▶ **Work to be completed**:
For each line below, check whether "Example" is present. Report how many lines have it, nothing else.

▶ **Stored data**:
_ _ _ _ _ _ _
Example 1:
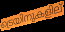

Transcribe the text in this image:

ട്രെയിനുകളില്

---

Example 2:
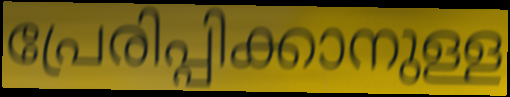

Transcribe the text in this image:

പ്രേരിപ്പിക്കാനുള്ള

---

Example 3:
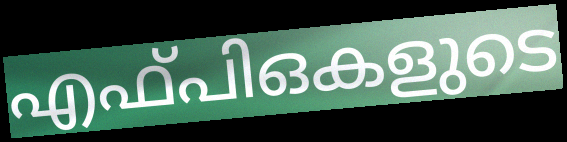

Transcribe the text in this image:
_ _ _ _ _ _ _
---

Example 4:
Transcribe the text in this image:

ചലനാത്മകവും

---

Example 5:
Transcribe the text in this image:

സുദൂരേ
_ _ _ _ _ _ _
▶ **Task result**:
5